→ AUFGABEN
1 - Was lag laut dem Auszug über das Winterende in den Kehren?
2 - Bitte schreib den Auszug über das Winterende weiter und beginne nach seinem letzten Satz.

→ AUSZUG
Die Zerfaserten

Ende eines langen Winters: Beweglichkeit. Wie die Ameisen kriechen sie alle wieder aus ihren Häusern, recken das Gesicht in die Sonne, atmen tief ein. Der Bergkoller legt sich langsam im Bewegungsdrang, obwohl das hier nur Hügel sind. Aber in diesem Winter sind sie manchmal unüberwindlich geworden, Blitzeis in den Wäldern, gefrorenes Schmelzwasser, Schneeverwehungen in den Kehren, die Freunde hinter irgendeinem Bergpass. So viele Anrufe reihum, bevor das Menu umsonst gekocht ist: Der Schnee, das Eis, können nicht kommen, sitzen zuhause fest, sind schon im Dorf gestürzt. Nächtliches Schneestapfen mit Taschenlampe, weil man das Auto zuhause lässt, mehr als ins Nachbardorf macht nicht wirklich Freude.

→ BEREITGESTELLTE LISTE
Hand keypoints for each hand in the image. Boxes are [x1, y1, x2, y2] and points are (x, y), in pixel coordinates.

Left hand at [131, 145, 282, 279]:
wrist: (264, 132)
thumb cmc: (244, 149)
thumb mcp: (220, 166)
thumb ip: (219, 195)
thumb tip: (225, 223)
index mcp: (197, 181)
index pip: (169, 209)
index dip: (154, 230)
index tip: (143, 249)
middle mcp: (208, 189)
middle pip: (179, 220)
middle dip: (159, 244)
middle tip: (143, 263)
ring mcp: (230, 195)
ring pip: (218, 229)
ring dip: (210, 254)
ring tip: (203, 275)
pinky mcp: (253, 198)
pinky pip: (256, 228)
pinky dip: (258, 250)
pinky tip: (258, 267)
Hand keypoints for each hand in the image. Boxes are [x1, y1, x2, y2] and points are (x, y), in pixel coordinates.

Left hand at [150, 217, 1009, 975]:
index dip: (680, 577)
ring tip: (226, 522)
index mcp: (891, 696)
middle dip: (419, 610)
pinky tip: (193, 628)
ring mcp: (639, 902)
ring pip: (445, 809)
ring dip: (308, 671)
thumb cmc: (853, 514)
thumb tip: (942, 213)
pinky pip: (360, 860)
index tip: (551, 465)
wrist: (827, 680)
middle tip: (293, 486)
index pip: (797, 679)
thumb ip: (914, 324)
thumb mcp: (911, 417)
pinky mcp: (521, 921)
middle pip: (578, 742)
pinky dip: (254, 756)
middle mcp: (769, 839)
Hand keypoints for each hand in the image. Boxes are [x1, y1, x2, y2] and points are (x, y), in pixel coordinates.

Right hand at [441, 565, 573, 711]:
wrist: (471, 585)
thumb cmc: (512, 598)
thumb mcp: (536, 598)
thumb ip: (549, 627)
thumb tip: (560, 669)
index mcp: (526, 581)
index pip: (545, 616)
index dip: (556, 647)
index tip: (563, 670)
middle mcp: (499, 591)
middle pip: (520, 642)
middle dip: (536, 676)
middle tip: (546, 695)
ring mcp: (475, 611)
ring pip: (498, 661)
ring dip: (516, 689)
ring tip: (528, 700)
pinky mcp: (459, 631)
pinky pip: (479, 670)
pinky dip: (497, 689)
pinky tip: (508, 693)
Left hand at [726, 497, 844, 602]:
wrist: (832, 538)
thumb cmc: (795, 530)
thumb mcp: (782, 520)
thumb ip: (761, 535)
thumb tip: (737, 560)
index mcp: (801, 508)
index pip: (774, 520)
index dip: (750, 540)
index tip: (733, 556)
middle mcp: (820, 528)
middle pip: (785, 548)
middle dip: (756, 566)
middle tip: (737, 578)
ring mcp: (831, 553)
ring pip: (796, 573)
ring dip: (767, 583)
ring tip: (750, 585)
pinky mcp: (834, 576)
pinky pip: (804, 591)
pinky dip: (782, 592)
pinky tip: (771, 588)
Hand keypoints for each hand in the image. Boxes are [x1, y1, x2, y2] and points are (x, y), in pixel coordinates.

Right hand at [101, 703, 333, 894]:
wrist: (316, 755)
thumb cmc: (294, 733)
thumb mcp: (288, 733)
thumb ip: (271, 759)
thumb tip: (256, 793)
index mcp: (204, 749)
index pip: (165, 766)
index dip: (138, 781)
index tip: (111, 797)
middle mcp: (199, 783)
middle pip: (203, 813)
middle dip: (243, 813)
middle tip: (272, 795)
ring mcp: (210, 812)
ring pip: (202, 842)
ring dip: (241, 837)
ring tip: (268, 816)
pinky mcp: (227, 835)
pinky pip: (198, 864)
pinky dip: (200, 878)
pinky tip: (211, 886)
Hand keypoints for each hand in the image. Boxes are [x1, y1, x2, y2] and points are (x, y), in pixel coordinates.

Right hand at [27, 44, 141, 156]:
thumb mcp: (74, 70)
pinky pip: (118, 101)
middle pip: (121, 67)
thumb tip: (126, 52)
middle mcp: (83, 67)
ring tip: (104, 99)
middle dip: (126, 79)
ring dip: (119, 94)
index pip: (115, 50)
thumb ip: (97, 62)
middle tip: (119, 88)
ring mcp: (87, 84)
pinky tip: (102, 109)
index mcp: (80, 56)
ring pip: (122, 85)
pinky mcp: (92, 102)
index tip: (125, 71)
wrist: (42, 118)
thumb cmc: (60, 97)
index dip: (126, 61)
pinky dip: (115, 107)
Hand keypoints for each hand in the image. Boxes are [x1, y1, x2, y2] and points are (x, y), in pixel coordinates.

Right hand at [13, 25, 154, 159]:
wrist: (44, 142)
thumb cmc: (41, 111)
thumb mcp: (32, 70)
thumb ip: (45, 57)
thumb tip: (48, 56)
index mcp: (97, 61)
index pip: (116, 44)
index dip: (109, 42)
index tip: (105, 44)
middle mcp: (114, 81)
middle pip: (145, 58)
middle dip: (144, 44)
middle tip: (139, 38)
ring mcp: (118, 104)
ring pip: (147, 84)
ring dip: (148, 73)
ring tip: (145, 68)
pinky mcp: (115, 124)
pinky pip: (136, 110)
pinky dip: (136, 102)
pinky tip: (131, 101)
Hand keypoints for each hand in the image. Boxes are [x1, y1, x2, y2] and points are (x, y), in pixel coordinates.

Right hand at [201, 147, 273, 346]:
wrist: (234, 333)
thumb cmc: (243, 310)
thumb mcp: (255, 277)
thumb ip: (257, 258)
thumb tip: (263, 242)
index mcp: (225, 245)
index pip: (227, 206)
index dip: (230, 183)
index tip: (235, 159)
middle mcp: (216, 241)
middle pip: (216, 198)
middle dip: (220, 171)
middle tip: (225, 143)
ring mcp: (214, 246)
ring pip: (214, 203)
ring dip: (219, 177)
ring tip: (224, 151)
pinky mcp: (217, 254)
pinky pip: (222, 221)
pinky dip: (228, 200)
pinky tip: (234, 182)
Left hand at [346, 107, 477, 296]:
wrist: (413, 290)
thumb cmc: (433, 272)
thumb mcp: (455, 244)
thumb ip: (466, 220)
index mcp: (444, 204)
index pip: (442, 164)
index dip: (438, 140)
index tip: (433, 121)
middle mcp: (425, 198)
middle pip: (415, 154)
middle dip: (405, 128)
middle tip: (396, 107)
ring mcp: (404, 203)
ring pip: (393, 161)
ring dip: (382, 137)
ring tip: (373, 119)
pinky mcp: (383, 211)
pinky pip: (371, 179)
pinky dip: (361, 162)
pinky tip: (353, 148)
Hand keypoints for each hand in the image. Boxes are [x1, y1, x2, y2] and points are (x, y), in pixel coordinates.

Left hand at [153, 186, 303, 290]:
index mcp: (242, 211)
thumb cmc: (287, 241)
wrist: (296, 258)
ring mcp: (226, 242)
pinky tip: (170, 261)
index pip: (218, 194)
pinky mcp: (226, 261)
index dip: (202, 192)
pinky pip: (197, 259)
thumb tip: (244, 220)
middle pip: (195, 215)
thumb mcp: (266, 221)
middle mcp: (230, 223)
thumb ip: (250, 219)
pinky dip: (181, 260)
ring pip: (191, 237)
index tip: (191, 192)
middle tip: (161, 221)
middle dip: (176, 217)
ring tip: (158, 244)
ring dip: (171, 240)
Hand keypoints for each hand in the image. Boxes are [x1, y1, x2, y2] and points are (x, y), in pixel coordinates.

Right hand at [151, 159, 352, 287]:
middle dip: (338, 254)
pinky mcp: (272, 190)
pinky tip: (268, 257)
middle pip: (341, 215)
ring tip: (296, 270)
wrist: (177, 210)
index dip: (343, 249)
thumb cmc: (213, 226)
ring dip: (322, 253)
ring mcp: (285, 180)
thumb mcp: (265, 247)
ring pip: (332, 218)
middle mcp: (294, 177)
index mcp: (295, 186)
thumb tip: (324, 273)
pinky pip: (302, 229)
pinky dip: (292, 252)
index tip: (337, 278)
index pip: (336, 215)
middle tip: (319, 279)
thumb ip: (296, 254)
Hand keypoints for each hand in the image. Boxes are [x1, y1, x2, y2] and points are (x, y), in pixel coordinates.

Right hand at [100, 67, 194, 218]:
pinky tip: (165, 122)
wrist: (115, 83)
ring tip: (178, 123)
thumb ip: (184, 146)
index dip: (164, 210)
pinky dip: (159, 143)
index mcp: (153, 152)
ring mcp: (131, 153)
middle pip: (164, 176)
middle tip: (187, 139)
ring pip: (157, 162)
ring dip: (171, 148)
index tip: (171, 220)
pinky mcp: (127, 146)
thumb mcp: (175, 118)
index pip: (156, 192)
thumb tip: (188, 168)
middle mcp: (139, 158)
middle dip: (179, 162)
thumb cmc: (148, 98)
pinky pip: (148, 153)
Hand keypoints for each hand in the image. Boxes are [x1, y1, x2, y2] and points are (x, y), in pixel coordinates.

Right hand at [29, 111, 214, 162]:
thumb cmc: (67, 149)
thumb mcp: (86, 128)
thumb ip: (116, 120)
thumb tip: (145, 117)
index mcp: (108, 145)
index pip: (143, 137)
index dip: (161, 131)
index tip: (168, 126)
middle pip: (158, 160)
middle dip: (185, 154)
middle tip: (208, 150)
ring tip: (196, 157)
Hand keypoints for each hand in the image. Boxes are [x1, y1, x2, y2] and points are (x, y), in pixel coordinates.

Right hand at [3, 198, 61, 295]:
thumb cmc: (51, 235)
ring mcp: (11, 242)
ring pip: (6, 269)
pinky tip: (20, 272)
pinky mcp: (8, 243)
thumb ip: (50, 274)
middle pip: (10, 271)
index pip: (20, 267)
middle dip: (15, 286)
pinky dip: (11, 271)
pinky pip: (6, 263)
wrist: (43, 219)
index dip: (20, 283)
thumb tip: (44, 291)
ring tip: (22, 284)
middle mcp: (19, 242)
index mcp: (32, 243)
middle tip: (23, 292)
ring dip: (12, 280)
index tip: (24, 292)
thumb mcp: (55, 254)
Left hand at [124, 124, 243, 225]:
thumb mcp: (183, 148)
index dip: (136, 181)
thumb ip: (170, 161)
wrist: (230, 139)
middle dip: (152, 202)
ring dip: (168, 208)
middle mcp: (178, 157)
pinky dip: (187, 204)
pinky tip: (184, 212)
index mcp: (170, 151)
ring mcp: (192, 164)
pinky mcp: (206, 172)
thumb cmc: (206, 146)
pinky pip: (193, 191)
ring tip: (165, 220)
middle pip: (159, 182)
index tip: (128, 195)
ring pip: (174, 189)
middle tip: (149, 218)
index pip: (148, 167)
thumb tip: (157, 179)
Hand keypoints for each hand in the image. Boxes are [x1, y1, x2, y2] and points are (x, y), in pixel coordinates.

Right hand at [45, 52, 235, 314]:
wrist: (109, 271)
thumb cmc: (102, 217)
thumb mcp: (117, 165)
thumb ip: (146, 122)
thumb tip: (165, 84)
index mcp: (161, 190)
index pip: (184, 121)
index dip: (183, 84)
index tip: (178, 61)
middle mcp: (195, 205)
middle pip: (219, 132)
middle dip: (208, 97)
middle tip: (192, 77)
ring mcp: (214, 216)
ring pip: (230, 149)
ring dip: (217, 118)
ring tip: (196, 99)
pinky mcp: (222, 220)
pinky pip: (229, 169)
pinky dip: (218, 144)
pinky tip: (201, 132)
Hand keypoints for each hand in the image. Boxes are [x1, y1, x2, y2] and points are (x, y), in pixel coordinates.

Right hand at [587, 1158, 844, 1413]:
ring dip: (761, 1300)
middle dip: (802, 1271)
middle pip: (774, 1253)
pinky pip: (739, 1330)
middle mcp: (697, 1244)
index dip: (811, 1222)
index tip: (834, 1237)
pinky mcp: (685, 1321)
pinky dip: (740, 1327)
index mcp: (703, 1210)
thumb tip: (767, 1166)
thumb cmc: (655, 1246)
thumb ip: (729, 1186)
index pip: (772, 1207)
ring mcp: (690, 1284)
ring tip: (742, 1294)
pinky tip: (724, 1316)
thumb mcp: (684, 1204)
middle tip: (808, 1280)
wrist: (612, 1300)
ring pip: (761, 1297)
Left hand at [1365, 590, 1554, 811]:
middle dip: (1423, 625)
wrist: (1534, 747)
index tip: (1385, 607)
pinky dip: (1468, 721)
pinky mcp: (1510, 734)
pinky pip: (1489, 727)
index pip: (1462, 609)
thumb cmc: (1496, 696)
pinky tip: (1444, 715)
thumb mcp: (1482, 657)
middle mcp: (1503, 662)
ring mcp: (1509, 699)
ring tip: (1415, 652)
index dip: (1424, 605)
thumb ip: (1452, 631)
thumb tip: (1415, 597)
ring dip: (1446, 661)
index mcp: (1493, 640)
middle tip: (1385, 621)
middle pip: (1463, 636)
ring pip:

→ LÖSUNGEN
1 - Schneeverwehungen.

2 -
Wir brechen aus mit den ersten Frühlingssonnenstrahlen. Brechen aus in Beweglichkeit: Kettensägen im Wald, die Schubkarre im Garten. Bäume wollen eingekürzt werden, das Laub mag die Beete noch eine Weile vor Nachtfrösten schützen, die Triebe der Rosen schreien nach Schnitt. Im März explodiert die Natur, der gärtnernde Mensch rast von einer Baustelle zur nächsten, reibt sich die Muskeln, ächzt, weil die winterlahmen Knochen so alt erscheinen. Mobilsein: Tratsch mit vorbeispazierenden Menschen, mit dem Auto in die Stadt und vor allem wildes Besuchen an den Abenden, den Wochenenden: der Pass ist schneefrei. Wir telefonieren weniger und sehen dafür Menschen wie Pilze aus dem Boden sprießen. Sonntags herrscht zwischen den Feldern Rush Hour. Menschen mit Kindern und Hunden. Und die Trecker rücken an. Die lähmende Schneestille hat sich aufgelöst in lärmende Fülle: Vogelgezwitscher, bei den Spatzen fast schon hysterisch, zartes oder dunkles Gebrumm leicht verschlafener Insekten - und der Wind rauscht in den Zweigen, als wolle er die Knospen heraustreiben. An den Abenden gute Gespräche an großen Tischen und Musik.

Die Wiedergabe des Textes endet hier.